Re: lastlogindate and FormsAuthentication (cookie) - how?

naturehermit — Wed, 18 Jul 2007 13:16:35 GMT

I thought you were using c#. The above code is in global.asax, can i see complete global.asax please..It looks ok. Have you set inproc session. Also look at this one here... http://www.eggheadcafe.com/articles/20030416.asp. Perhaps you will need to put your all global.asax.

Re: lastlogindate and FormsAuthentication (cookie) - how?

patrickdrd — Wed, 18 Jul 2007 12:08:58 GMT

  Sub Application_PreRequestHandlerExecute(ByVal sender As Object, ByVal e As EventArgs)

    ' e.g. this is after an initial logon
    If Session("userkey") IsNot Nothing Then
      Dim sKey As String = Session("userkey").ToString
      ' Accessing the Cache Item extends the Sliding Expiration automatically
      Dim sUser As String = HttpContext.Current.Cache(sKey).ToString
    End If

  End Sub

Re: lastlogindate and FormsAuthentication (cookie) - how?

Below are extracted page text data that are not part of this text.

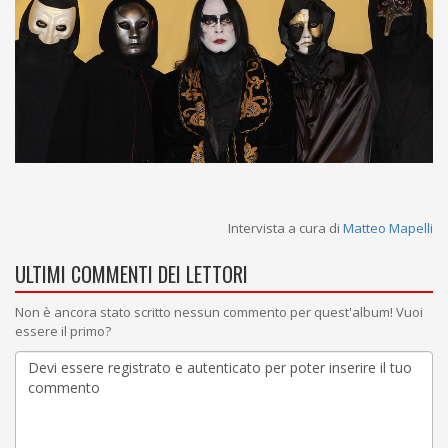
Intervista a cura di
Matteo Mapelli
ULTIMI COMMENTI DEI LETTORI
Non è ancora stato scritto nessun commento per quest'album! Vuoi
essere il primo?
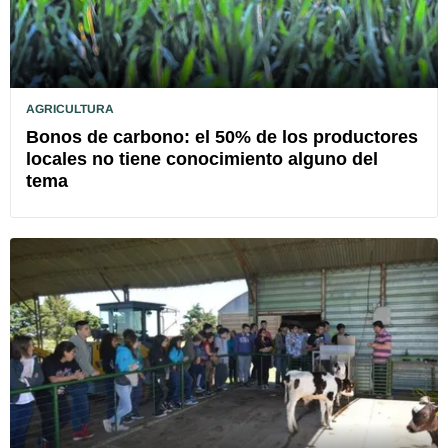
AGRICULTURA
Bonos de carbono: el 50% de los productores
locales no tiene conocimiento alguno del
tema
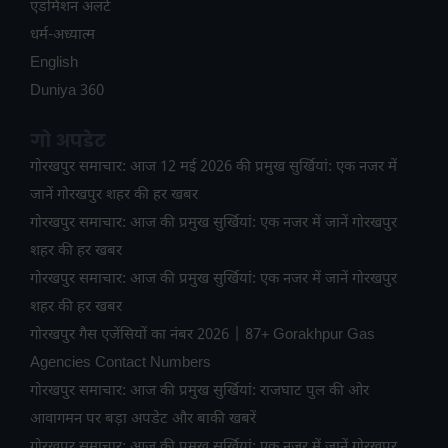
ए​डमिशन अलर्ट
धर्म-अध्यात्म
English
Duniya 360
गो अपडेट
गोरखपुर समाचार: आज 12 मई 2026 की प्रमुख सुर्खियां: एक नजर में
जानें गोरखपुर शहर की हर खबर
गोरखपुर समाचार: आज की प्रमुख सुर्खियां: एक नजर में जानें गोरखपुर
शहर की हर खबर
गोरखपुर समाचार: आज की प्रमुख सुर्खियां: एक नजर में जानें गोरखपुर
शहर की हर खबर
गोरखपुर गैस एजेंसियों का नंबर 2026 | 87+ Gorakhpur Gas
Agencies Contact Numbers
गोरखपुर समाचार: आज की प्रमुख सुर्खियां: राजघाट पुल की ओर
आवागमन पर बड़ा अपडेट और बाकी खबरें
गोरखपुर समाचार: आज की प्रमुख सुर्खियां: एक नजर में जानें गोरखपुर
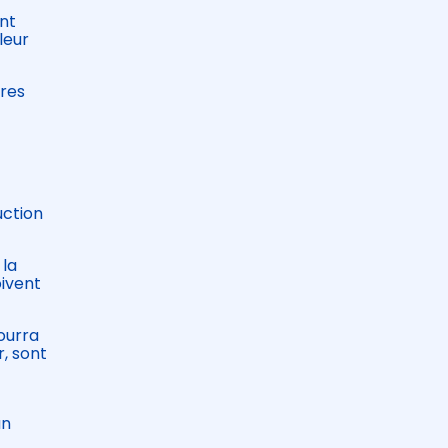
ent
leur
ures
uction
 la
oivent
pourra
r, sont
un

naturehermit — Wed, 18 Jul 2007 10:26:18 GMT

sorry it should be alright, could i see your code again please

Re: lastlogindate and FormsAuthentication (cookie) - how?

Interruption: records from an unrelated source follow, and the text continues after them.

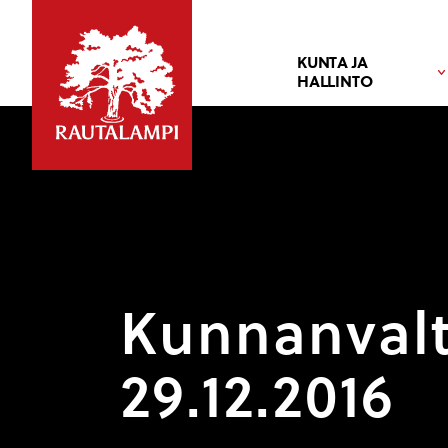
KUNTA JA
HALLINTO
Kunnanvalt
29.12.2016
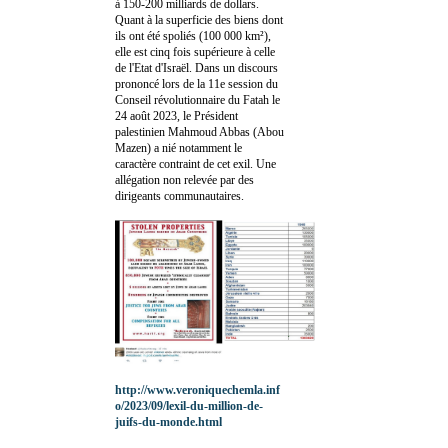
à 150-200 milliards de dollars.
Quant à la superficie des biens dont
ils ont été spoliés (100 000 km²),
elle est cinq fois supérieure à celle
de l'Etat d'Israël. Dans un discours
prononcé lors de la 11e session du
Conseil révolutionnaire du Fatah le
24 août 2023, le Président
palestinien Mahmoud Abbas (Abou
Mazen) a nié notamment le
caractère contraint de cet exil. Une
allégation non relevée par des
dirigeants communautaires.
http://www.veroniquechemla.inf
o/2023/09/lexil-du-million-de-
juifs-du-monde.html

patrickdrd — Wed, 18 Jul 2007 10:08:00 GMT

that's what the article suggested, in order to refresh the user in cache,

can anyone figure out a possible workaround?

Re: lastlogindate and FormsAuthentication (cookie) - how?

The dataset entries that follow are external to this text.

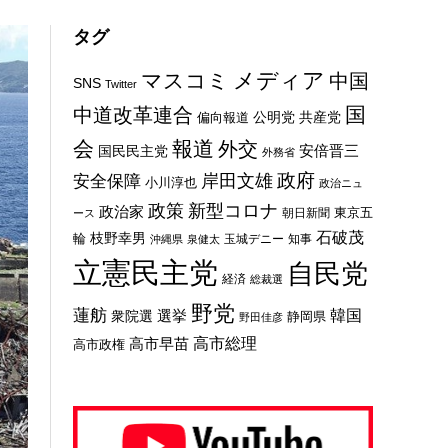
タグ
メディア
マスコミ
中国
SNS
Twitter
国
中道改革連合
公明党
共産党
偏向報道
会
報道
外交
安倍晋三
国民民主党
外務省
政府
岸田文雄
安全保障
小川淳也
政治ニュ
新型コロナ
政策
政治家
東京五
朝日新聞
ース
石破茂
枝野幸男
輪
玉城デニー
知事
沖縄県
泉健太
立憲民主党
自民党
経済
総裁選
野党
蓮舫
選挙
韓国
衆院選
静岡県
野田佳彦
高市総理
高市早苗
高市政権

naturehermit — Wed, 18 Jul 2007 09:51:39 GMT

Edit, sorry could I see your code...please

Re: lastlogindate and FormsAuthentication (cookie) - how?

patrickdrd — Wed, 18 Jul 2007 09:46:42 GMT

session object problems once more...

System.Web.HttpException was unhandled by user code
  ErrorCode=-2147467259
  Message="Session state is not available in this context."
  Source="System.Web"
  StackTrace:
       at System.Web.HttpApplication.get_Session()
       at ASP.global_asax.Application_PreRequestHandlerExecute(Object sender, EventArgs e) in D:\DEV\global.asax:line 65
       at System.Web.HttpApplication.SyncEventExecutionStep.System.Web.HttpApplication.IExecutionStep.Execute()
       at System.Web.HttpApplication.ExecuteStep(IExecutionStep step, Boolean& completedSynchronously)

Re: lastlogindate and FormsAuthentication (cookie) - how?

naturehermit — Wed, 18 Jul 2007 09:08:15 GMT

Because you said you do not want many db writes... and cache recycles/overwritten if the thread limits is reached or memory limit hits.